Le jeu à la nantaise : un héritage que l’on doit faire vivre…

Les supporters interviewés ne veulent pas désespérer de l’avenir : ce n’est pas la première fois que le club est dans la difficulté. L’histoire des canaris mêle la résistance à la solidarité. En 1962, c’est par exemple la prise de risque de trois joueurs, Jean Guillot, Pancho Gonzalès et André Strappe, qui s’invitent dans une réunion du Conseil d’Administration pour sauver la tête de leur entraîneur. Acte de résistance à l’image de ce qu’a été le parcours de José Arribas. Acte fondateur aussi du principe de solidarité. C’est aussi, en 1992, lorsque le club doit faire face à une grave crise financière qui l’oblige à vendre ses meilleurs joueurs. C’est à ce moment-là que les jeunes pousses du Centre de formation prennent leurs responsabilités pour sauver le club. Les problèmes économiques se sont, de nouveau, répétés quelques années plus tard. C’est une nouvelle fois par cette solidarité que le club a été capable de relever la tête, puis en 2001 de gagner un nouveau trophée avec Raynald Denoueix. Il n’y a pas de nostalgie, ni de passéisme dans une telle approche. Juste le respect de l’histoire du club. Ne pas connaître son passé empêche de se projeter dans le futur. Le FC Nantes n’a jamais été un club riche. La pression a toujours été omniprésente et aucun des grands entraîneurs n’a échappé à celle-ci.
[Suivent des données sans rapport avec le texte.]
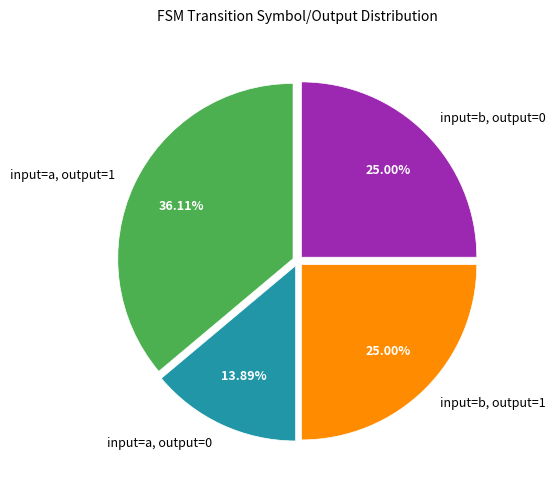

Which category has the biggest portion of the pie?

input=a, output=1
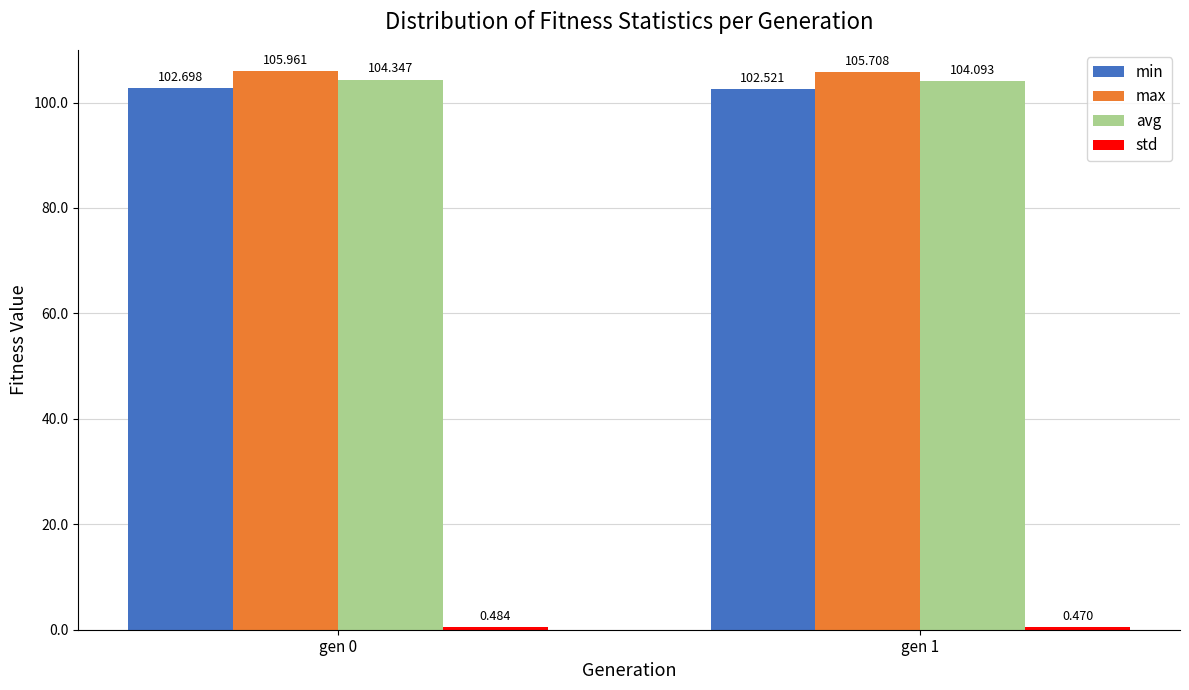

Count the min values in the range 102 to 103.

2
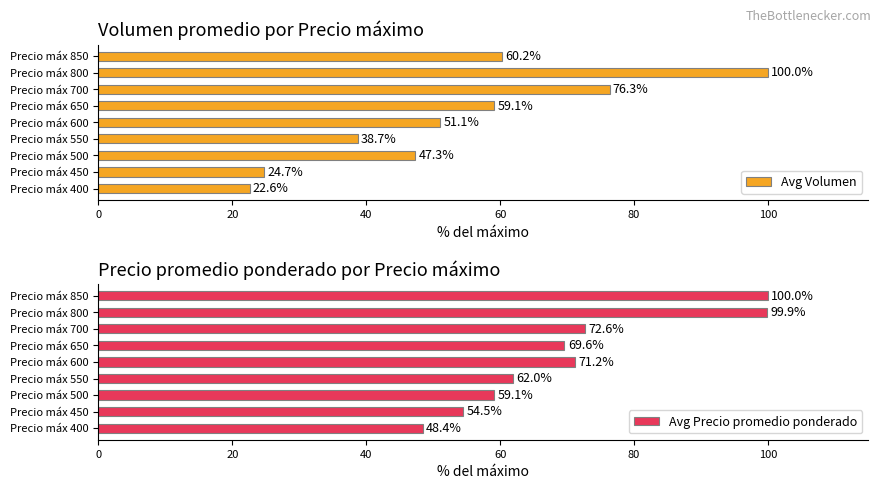

How many groups of bars are there?

9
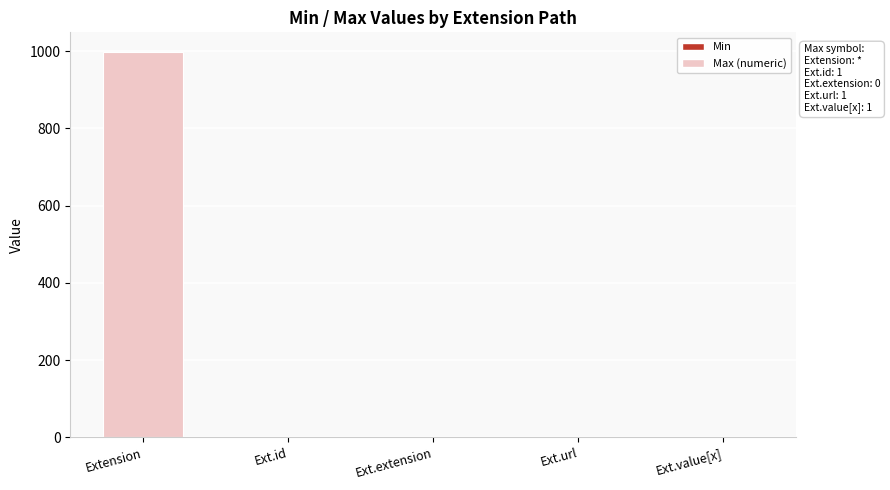

At which category is the sum across all series the highest?

Extension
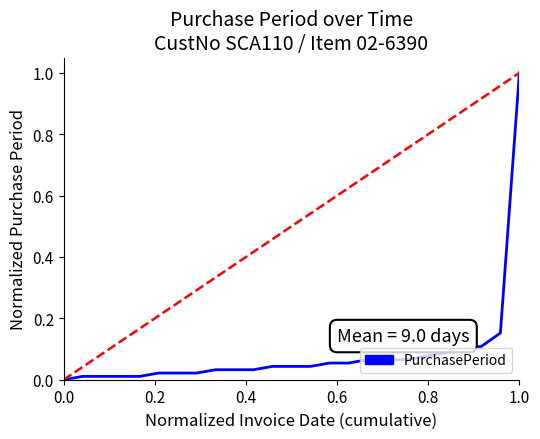

What is the average value?

0.1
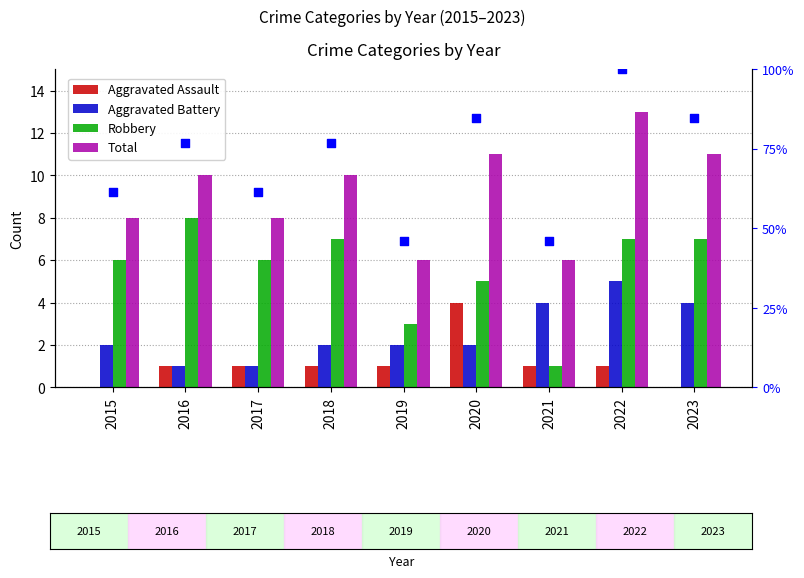

Which series reaches the minimum Y coordinate?

Aggravated Assault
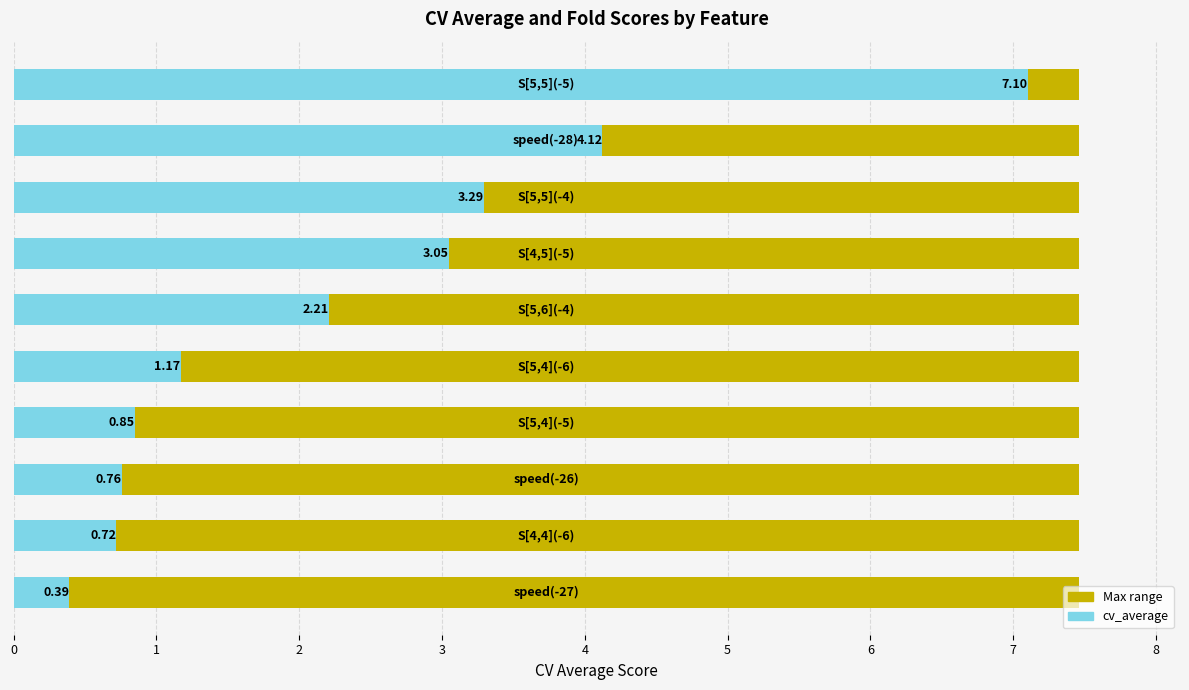

List the labels in order of value, smallest first.

9, 8, 7, 6, 5, 4, 3, 2, 1, 0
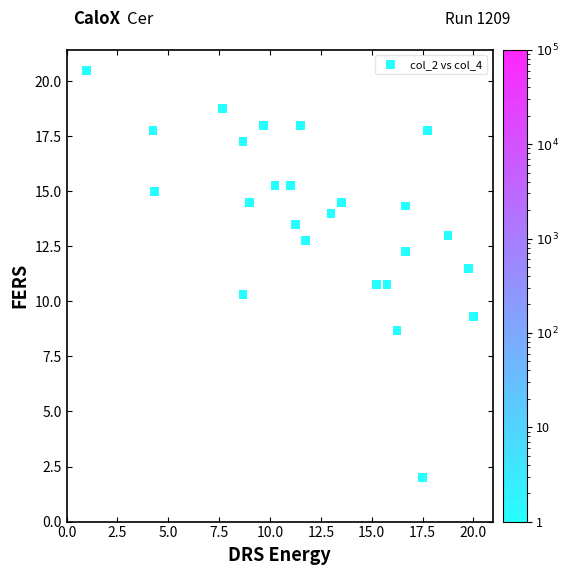

What is the range of Y values (max minus min)?

18.5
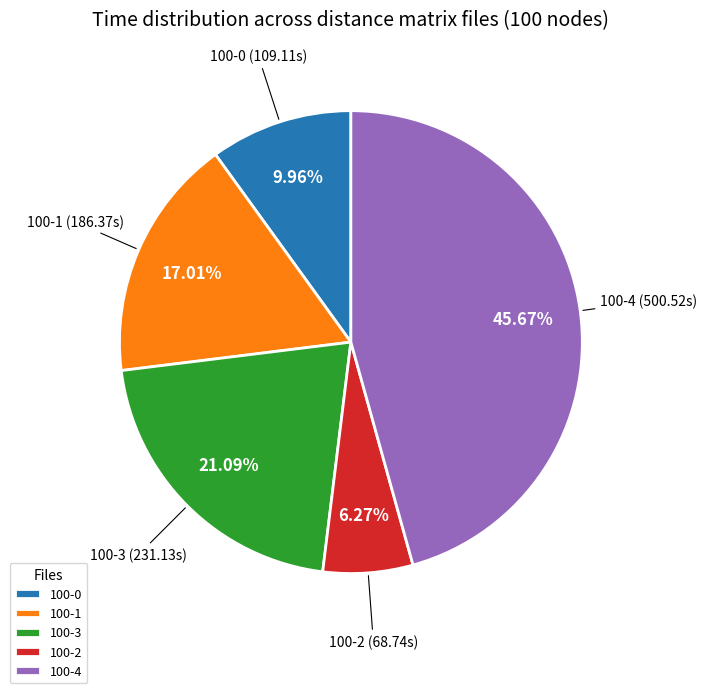

Is the sum of 100-3 and 100-2 greater than half?

No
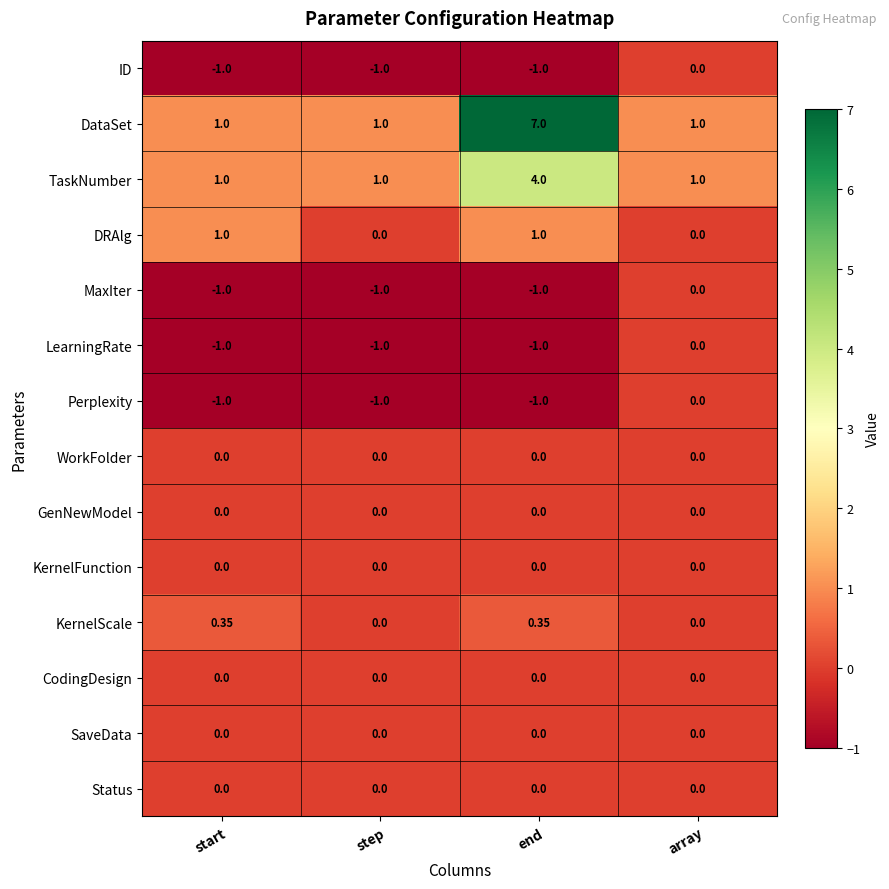

Which series has the widest spread of values?

DataSet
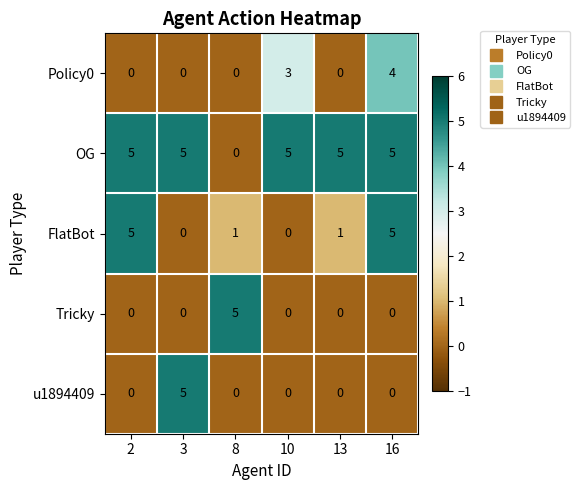

Which series has the largest total across all categories?

OG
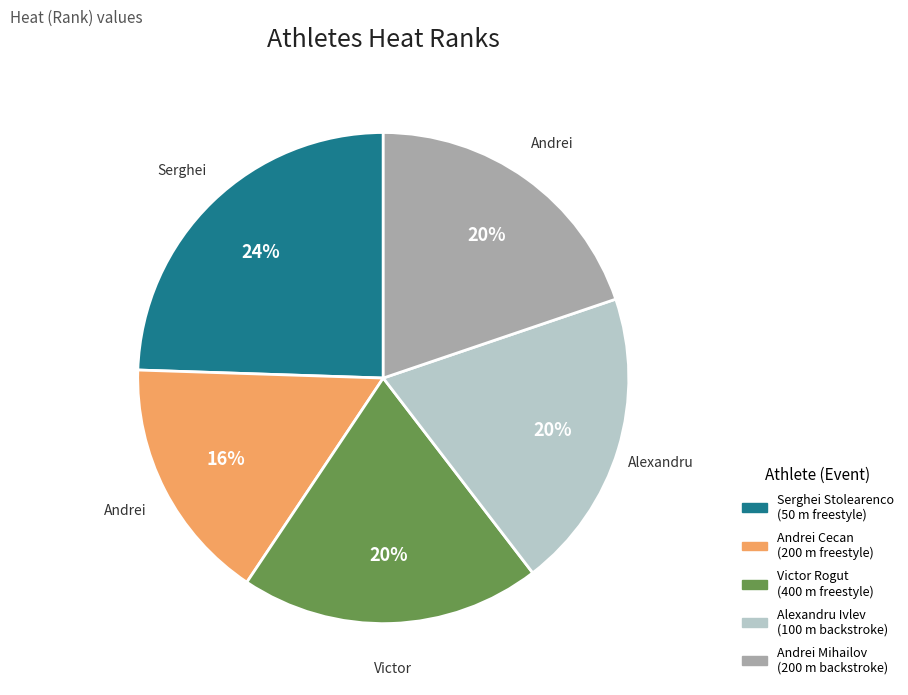

What is the ratio of the value at Alexandru Ivlev to the value at Andrei Cecan?

1.2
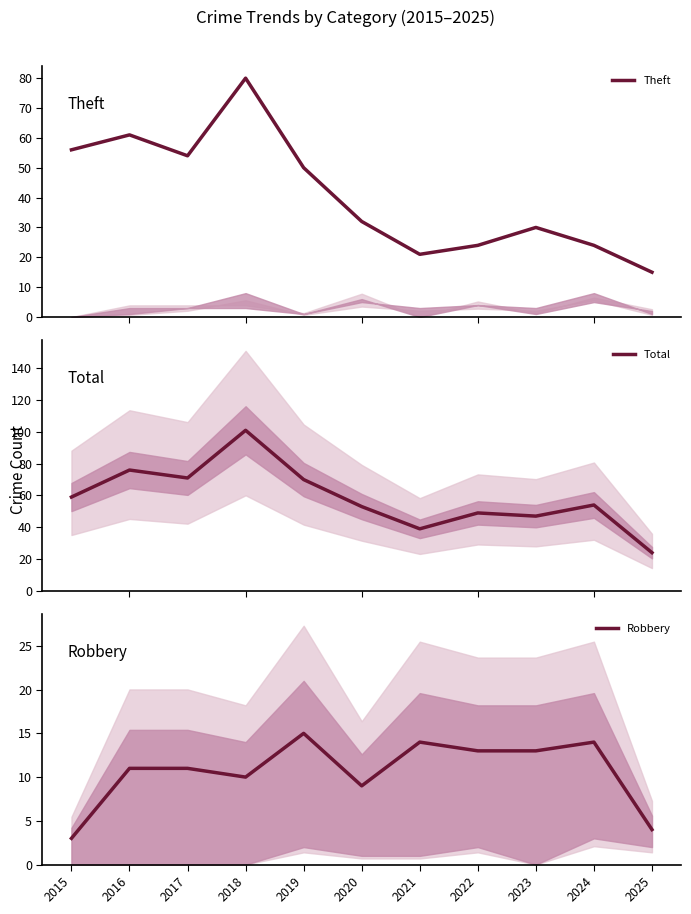

What is the sum of the Total values at 2019 and 2022?

119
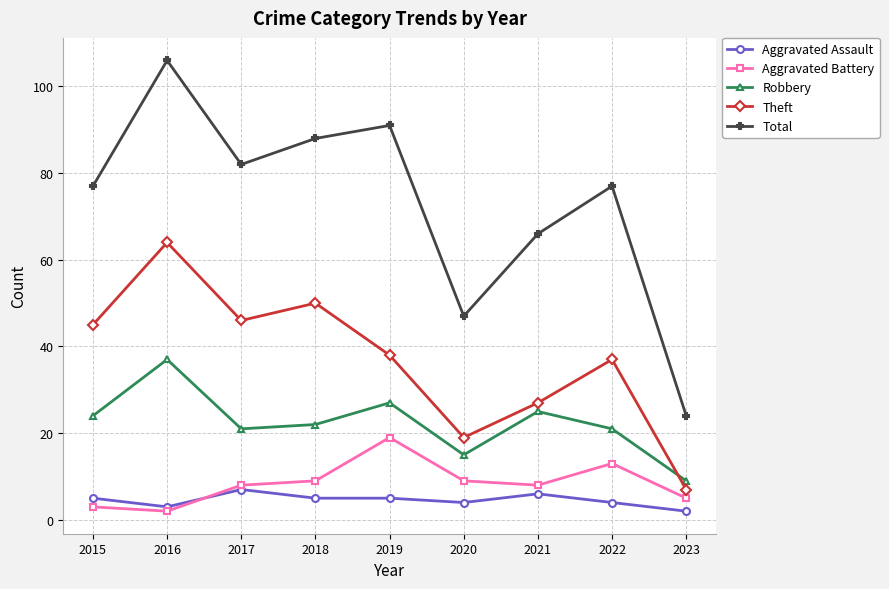

How many categories are shown in the chart?

9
Le jeu à la nantaise, c’est une marque, un legs à ne pas dilapider. Une forme d’héritage que l’on se doit de faire vivre. Aujourd’hui, cette volonté des supporters de retrouver les valeurs du club donne de l’espoir. La ferveur populaire est toujours présente à Nantes. Un peu comme la lave d’un volcan. Elle ne demande qu’à exploser de nouveau.

 

Le renouveau du club : le retour aux fondamentaux

Le monde du football pro a changé nul ne le conteste.  Toutefois, les supporters sont convaincus que les ingrédients qui ont fait la grandeur du FC Nantes dans le passé sont toujours ceux qui vont lui permettre de retrouver son lustre d’antan. À la question de savoir si le club doit conserver son identité et ses valeurs la réponse est positive. Le club doit repartir sur des bases saines. L’idéal serait de pouvoir le faire en Ligue 1 mais si ce n’est pas possible, alors pourquoi ne pas accepter de le faire à un niveau inférieur.

Les principes de jeu ne sont pas démodés et un demi-siècle après ils paraissent même encore novateurs. Dans l’univers de l’entreprise, la performance repose, plus que jamais, sur la collaboration et l’intelligence collective. Comment serait-il possible qu’il en soit autrement dans le monde du football ? Le collectif est plus que jamais à mettre au cœur du projet de club. Il est vital de sauver notre patrimoine et de retrouver le plaisir de voir des jeunes, si possible de notre région, défendre nos couleurs. La formation c’est le socle sur lequel doit se construire dorénavant l’avenir.